In 2023, a group of researchers released a paper called Voyager: An Open-Ended Embodied Agent with Large Language Models that, on the surface, was about an AI playing Minecraft. That might sound trivial — perhaps another entertaining application to some in-game task — but it wasn’t. Contained in that work was a general method for learning through interaction. And it’s that method, not the application to Minecraft itself, that would inspire my work on teaching an AI to build acceptance tests for my company, Divi Booster.

The Minecraft project was called Voyager. The researchers set an AI agent loose inside Minecraft’s vast, open world with very human-sounding instructions: go explore and get better at surviving. They didn’t hand it a fixed list of missions or the rules for winning. Instead, they gave it a way to perceive its environment, to decide what to try next, to write bits of code to perform those actions, and to learn from the results.

What emerged was less like a scripted bot and more like a curious apprentice. It didn’t just play Minecraft; it learned Minecraft.

From Goals to Sub-Goals

Voyager’s first challenge was figuring out what to do. Minecraft is a sandbox game — there are trees, caves, oceans, monsters, but no predefined “next step.” The agent had to decide for itself what progress looked like.

The researchers built a simple LLM-based mechanism for this. The agent would look at its current situation — perhaps it had no tools but was standing near trees — and generate a sensible short-term goal: collect some wood. When that was achieved, it would propose the next one: craft a table, build a shelter, mine some stone.

Each sub-goal was small enough to attempt and verify, but together they formed a ladder of growing capability. This is one of the key insights: the AI wasn’t programmed with a plan; it built its own plan by linking achievable goals.

Seeing and Acting

To make progress, the agent had to see its world. It could read its inventory — what items it had — and its surroundings — where resources or dangers were. This information was fed back into a large language model (LLM), which would then generate a short piece of code for achieving the current goal.

For example, the LLM, using its built-in knowledge of Minecraft, might write a few lines of Minecraft-compatible commands: walk to the nearest tree, swing an axe, collect logs. That code is executed in the game, and the results observed.

If it fails, the language model analyzes what happened, adjusts the code, and tries again. The loop continues until success.

Building Capability Through Reuse

If it works, the agent records both the goal and the working code in a growing library of skills.

Over time, the library fills with small, reliable programs: chop wood, build crafting table, mine iron. Each becomes a reusable building block for future actions. This is the AI’s memory — a way to accumulate experience.

The beauty of this approach is in its reuse. Once the agent learned how to chop wood, it never had to rediscover that knowledge. When it later needed to build a house, it could simply call upon the chop wood skill as part of a larger plan.

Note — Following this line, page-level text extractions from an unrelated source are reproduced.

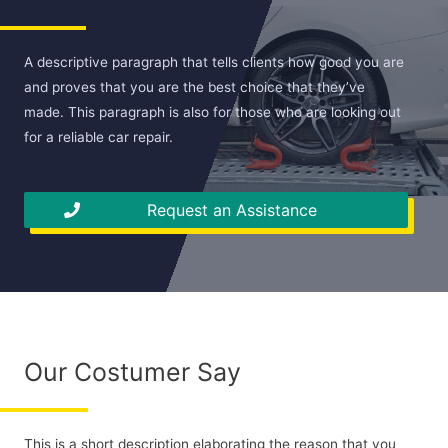
A descriptive paragraph that tells clients how good you are
and proves that you are the best choice that they’ve
made. This paragraph is also for those who are looking out
for a reliable car repair.
Request an Assistance
Our Costumer Say
This is a short description elaborating the reason that you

The agent wasn’t just completing individual tasks; it was becoming more capable. Because it could combine existing skills, it could now attempt more ambitious goals — mining rare minerals, crafting tools, exploring deep caves — without starting from scratch each time.

By the end of training, Voyager was performing far better than earlier algorithms. It could adapt to new worlds, solve new challenges, and expand its skillset continually. In essence, it had evolved from a rule-following automaton into a problem-solving system.

The Bigger Lesson

For me, the significance of Voyager isn’t about Minecraft at all. It’s about the pattern of: observe, act, evaluate, remember, repeat.

The AI wasn’t trying to predict the perfect sequence of actions in one shot; it was learning by doing, verifying each step, and storing what worked. It could reason about its state, generate new code, and refine it through feedback from the environment. The outcome was code that didn’t just look right — it worked in reality.

That, in a nutshell, is the same idea I wanted to bring into software testing.

If an AI can learn to master Minecraft by iteratively sensing, acting, and improving, perhaps it can also learn to master the art of constructing a reliable acceptance test — one step, one success, one stored skill at a time.